*** GIVEN INFORMATION Section Begins ***
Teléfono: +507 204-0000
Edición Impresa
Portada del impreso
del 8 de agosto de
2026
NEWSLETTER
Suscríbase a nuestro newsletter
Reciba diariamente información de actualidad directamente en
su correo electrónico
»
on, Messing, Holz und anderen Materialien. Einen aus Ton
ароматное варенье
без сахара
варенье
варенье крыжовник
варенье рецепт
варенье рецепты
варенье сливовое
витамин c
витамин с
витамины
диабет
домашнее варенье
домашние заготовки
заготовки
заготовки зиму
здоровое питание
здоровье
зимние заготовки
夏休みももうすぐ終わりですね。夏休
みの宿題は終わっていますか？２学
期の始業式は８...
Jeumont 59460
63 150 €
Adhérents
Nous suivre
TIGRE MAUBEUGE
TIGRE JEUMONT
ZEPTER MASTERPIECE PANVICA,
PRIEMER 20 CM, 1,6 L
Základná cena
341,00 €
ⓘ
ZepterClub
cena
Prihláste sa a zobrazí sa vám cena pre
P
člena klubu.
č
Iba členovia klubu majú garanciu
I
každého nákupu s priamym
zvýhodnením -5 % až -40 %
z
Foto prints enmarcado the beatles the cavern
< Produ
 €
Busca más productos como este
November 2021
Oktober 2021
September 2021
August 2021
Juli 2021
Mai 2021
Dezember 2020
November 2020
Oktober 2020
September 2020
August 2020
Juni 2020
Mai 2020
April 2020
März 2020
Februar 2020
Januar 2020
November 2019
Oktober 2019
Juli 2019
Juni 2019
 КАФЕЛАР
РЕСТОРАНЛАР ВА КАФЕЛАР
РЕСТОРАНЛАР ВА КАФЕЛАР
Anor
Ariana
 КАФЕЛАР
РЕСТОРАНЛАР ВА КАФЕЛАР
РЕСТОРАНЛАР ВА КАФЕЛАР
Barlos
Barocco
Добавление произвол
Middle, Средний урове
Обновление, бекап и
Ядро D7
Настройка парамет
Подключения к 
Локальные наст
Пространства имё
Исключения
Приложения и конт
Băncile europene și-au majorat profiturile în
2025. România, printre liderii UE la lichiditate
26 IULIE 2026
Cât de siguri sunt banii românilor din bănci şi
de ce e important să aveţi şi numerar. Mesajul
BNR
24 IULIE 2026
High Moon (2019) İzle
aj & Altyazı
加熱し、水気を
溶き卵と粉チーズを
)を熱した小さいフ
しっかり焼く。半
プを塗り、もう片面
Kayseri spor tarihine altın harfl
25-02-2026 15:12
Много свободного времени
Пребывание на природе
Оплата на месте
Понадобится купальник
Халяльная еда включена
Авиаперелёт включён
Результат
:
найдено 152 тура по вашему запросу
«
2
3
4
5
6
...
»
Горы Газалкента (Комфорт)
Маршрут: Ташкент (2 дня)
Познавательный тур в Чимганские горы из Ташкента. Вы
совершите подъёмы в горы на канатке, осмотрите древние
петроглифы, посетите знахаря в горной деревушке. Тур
*** GIVEN INFORMATION Section Ends ***
WORK REQUIRED: Only a number should be given in reply: how many lines in the entries above hold "заготовки".

ANSWER: 4